Understanding Auroracoin

By 2009, Iceland’s economy had become bankrupt in the aftermath of the 2008 financial crisis. To stem the outflow of capital, the government instituted controls which prevented its citizens from taking foreign currency out of the country. Much like bitcoin, whose creation is widely considered to be a reaction to bank bailouts by the federal government, Auroracoin also positioned itself as an alternative to government-controlled currencies. 

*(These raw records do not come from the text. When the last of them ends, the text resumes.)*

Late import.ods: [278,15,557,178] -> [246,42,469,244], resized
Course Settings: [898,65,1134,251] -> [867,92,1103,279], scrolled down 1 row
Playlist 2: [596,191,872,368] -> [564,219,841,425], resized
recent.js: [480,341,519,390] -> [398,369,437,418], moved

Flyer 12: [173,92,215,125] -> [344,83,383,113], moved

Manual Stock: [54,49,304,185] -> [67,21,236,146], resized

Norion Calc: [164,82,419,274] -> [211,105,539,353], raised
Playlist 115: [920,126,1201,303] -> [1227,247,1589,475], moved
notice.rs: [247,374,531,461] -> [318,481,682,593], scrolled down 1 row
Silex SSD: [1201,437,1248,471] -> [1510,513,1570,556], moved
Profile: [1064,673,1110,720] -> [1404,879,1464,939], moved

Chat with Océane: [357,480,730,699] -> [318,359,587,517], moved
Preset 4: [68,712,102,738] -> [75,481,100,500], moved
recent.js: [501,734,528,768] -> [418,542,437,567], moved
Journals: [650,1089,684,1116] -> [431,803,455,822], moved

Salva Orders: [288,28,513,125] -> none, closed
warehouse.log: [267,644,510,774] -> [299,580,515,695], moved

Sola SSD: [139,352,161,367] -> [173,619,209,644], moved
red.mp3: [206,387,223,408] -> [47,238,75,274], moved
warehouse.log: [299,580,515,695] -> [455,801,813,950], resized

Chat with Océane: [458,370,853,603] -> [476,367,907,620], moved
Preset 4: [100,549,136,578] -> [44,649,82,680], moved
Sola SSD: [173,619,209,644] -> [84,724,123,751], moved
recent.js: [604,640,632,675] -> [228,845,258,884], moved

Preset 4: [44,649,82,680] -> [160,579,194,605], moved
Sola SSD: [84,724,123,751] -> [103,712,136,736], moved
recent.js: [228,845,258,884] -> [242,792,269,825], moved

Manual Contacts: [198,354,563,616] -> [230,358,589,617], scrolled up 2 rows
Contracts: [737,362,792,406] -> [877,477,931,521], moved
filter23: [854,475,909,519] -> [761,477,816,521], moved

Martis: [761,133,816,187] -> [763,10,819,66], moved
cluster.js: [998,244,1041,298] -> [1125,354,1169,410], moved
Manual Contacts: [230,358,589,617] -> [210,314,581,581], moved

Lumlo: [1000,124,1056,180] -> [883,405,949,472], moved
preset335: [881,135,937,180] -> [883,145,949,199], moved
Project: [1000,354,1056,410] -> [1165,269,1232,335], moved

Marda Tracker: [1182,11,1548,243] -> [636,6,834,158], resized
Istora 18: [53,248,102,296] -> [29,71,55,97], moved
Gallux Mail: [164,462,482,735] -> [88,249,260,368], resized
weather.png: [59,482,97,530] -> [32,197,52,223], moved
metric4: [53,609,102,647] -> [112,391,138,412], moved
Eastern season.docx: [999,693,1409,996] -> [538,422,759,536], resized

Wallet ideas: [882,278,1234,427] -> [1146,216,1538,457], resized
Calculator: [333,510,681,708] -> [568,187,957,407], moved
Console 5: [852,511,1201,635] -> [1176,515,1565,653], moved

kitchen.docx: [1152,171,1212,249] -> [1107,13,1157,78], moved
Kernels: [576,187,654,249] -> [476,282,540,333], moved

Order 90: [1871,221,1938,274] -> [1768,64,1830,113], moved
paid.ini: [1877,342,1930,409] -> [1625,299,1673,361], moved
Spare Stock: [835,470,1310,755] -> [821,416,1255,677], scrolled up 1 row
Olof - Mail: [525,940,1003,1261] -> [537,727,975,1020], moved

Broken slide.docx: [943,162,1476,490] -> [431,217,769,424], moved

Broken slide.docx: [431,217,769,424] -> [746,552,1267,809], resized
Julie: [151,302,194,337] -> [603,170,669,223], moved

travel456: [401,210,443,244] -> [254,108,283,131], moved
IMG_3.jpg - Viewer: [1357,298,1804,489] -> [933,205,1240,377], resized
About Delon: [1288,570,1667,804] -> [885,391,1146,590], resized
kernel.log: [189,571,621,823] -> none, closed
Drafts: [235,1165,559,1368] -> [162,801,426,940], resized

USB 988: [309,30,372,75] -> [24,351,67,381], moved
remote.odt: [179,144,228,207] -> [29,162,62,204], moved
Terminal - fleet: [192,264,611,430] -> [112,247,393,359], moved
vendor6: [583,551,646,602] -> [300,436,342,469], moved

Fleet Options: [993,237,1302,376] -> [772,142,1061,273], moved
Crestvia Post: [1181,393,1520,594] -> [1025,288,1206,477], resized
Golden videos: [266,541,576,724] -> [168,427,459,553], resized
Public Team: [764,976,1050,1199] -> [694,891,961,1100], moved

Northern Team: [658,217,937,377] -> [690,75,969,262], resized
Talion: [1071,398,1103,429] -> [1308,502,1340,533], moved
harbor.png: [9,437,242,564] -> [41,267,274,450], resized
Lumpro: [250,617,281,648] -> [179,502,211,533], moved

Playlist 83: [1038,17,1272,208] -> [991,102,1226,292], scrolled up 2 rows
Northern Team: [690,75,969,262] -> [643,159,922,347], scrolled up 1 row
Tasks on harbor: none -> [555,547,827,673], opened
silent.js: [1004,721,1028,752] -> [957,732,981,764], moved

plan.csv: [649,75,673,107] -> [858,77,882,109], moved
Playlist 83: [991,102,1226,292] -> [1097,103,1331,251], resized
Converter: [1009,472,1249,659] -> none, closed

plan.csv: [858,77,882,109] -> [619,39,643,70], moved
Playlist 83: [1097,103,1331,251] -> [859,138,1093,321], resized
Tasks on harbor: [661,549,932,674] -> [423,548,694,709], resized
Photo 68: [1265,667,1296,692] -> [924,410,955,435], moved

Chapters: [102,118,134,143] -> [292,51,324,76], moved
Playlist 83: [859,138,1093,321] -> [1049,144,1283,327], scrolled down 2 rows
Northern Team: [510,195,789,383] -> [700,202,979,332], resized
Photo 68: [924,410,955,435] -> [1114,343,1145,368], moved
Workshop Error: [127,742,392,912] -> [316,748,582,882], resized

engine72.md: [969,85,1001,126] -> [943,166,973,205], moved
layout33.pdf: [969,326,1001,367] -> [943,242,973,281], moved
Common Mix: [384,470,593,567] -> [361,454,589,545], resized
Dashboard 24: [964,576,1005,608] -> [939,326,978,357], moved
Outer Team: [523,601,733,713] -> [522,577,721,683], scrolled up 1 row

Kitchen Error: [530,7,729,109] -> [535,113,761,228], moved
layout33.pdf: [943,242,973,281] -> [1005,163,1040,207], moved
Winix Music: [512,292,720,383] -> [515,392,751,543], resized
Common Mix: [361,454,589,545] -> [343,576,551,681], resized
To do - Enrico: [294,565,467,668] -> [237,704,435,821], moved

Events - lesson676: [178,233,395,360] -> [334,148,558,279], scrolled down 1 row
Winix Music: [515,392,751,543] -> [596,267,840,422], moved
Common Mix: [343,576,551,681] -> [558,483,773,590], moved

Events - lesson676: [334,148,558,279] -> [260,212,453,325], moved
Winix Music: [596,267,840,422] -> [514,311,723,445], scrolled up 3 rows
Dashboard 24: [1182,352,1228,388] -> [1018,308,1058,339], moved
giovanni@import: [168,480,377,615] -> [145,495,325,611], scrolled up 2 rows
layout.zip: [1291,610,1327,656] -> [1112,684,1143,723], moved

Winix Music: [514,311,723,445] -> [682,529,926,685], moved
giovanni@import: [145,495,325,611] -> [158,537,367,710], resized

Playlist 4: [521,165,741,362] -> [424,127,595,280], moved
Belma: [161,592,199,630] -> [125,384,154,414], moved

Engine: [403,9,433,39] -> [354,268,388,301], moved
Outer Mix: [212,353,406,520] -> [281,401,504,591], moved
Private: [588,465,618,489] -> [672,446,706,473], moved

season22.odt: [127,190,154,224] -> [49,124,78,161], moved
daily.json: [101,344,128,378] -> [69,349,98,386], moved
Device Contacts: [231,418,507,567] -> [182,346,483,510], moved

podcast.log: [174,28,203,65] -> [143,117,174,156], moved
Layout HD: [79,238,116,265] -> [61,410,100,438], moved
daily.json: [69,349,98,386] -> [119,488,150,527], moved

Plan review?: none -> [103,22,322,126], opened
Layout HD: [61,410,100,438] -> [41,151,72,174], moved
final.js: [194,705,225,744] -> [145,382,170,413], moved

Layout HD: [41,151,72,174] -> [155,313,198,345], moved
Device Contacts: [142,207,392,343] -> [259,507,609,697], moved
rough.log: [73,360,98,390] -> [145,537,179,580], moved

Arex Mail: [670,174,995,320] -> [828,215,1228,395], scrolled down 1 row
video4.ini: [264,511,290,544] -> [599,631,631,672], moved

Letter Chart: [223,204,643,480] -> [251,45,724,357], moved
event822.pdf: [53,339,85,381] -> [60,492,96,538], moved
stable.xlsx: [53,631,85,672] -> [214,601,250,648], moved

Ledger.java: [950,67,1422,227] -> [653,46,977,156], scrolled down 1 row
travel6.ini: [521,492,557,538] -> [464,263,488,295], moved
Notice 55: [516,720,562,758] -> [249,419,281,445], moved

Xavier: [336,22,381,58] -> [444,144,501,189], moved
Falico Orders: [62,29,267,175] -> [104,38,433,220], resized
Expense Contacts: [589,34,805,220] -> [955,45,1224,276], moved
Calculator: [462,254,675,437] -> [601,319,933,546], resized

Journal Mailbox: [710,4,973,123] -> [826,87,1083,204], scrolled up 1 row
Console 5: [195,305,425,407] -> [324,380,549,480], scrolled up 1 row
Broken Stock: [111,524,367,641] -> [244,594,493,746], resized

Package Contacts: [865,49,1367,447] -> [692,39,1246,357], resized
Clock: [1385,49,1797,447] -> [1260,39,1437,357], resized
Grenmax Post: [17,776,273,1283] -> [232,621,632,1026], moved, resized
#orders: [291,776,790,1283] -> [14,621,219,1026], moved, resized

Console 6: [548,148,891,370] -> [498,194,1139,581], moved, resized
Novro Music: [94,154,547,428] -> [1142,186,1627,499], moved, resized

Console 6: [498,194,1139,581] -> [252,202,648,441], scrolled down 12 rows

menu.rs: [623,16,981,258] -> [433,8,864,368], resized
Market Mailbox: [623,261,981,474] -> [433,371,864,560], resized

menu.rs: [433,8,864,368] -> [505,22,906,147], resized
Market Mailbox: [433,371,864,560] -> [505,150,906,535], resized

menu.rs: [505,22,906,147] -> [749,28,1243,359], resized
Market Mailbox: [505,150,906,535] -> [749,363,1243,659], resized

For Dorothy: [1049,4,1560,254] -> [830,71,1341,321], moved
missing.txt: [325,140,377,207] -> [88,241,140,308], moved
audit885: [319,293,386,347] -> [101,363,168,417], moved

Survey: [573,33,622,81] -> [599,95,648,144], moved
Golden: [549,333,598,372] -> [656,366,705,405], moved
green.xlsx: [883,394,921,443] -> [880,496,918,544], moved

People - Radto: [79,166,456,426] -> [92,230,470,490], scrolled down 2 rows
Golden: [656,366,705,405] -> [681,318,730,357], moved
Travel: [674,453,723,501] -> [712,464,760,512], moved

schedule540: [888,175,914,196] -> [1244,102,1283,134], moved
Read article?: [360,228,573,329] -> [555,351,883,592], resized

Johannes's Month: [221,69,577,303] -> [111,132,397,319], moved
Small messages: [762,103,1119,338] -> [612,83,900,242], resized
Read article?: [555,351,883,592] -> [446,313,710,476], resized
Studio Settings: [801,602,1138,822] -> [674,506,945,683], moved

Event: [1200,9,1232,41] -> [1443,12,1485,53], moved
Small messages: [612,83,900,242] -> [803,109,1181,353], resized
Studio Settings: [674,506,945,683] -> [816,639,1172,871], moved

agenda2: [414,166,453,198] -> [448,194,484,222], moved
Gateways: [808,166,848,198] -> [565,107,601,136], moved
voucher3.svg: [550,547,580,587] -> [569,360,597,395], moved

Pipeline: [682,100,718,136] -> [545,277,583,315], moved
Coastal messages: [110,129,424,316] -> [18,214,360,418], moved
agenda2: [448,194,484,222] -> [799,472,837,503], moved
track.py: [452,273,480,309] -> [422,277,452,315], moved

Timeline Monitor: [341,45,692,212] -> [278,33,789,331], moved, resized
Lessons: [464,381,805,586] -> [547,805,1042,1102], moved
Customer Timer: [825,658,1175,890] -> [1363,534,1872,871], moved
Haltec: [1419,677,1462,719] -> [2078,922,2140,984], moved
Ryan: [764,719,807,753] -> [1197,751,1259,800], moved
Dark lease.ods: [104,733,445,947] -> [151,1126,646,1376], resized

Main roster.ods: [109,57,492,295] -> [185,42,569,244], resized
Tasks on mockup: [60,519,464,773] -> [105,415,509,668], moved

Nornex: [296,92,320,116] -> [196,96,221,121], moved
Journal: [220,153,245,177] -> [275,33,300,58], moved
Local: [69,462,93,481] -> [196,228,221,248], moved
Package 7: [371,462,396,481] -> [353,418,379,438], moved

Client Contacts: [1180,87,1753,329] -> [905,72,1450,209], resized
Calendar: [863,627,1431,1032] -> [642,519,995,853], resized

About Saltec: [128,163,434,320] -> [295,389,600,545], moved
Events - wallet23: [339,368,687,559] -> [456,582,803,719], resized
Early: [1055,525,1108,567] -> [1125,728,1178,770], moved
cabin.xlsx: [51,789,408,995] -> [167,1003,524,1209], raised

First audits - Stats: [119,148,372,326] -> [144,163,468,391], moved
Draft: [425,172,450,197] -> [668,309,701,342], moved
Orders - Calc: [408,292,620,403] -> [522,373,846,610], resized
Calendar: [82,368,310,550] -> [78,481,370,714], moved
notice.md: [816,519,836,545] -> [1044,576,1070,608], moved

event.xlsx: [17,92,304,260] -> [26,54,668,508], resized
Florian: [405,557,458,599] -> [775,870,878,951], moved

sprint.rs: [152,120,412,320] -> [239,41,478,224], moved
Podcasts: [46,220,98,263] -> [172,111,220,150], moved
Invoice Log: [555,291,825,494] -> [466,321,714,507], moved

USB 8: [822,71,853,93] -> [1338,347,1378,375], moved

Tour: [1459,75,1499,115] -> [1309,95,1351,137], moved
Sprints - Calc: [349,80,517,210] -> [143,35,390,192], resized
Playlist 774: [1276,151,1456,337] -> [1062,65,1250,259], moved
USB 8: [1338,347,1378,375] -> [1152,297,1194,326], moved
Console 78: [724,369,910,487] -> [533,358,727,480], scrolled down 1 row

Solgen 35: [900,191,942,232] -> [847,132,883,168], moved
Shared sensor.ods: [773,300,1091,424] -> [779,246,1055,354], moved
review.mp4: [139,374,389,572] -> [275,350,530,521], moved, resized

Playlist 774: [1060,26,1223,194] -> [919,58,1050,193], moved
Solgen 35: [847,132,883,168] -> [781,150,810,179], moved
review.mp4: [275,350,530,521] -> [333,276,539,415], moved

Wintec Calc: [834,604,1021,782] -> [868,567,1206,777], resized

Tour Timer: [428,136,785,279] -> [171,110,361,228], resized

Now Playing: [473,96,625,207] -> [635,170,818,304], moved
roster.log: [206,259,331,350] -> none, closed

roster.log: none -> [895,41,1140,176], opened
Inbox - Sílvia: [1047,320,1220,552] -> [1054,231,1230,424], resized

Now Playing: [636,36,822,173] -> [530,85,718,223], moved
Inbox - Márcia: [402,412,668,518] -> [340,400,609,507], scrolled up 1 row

“People in Iceland have, for the past five years, been forced to turn over all foreign currency earned to the Central Bank of Iceland,” the coin’s creators wrote. “This means that the people are not entirely free to engage in international trade. They are not free to invest in businesses abroad. The arbitrary use of power this entails and the unsustainable debt of the Icelandic government has created uncertainty and risk in all aspects of commerce.” According to the coin’s creators, the overall effect of government restrictions on the local economy was “crippling”. 

Auroracoin is based on the Scrypt algorithm, which is also used by Litecoin. Half of its cryptocurrency was pre-mined and distributed to the citizens of Iceland in three phases. During the first phase in March 2014, each citizen of Iceland received AUR$31.8. The distributed amount went up to 318 coins in the second phase and was doubled to 636 coins in the third phase. The remaining 50% of the coins were destroyed. Iceland’s national ID system was used to conduct the airdrop. 

Auroracoin’s value spiked to $1 billion during the run-up to its launch on were rumors that it was backed by Iceland’s government. But the airdrop resulted in a massive selloff, and Auroracoin’s value crashed to $20 million. In addition to being called a “failed experiment,” Auroracoin was referred to as a scam. The project remained on the backburner until a new team from the Aurora Foundation took control of it in 2016. This team plans to develop supporting infrastructures, such as cryptocurrency wallets and trading exchanges, for the coin.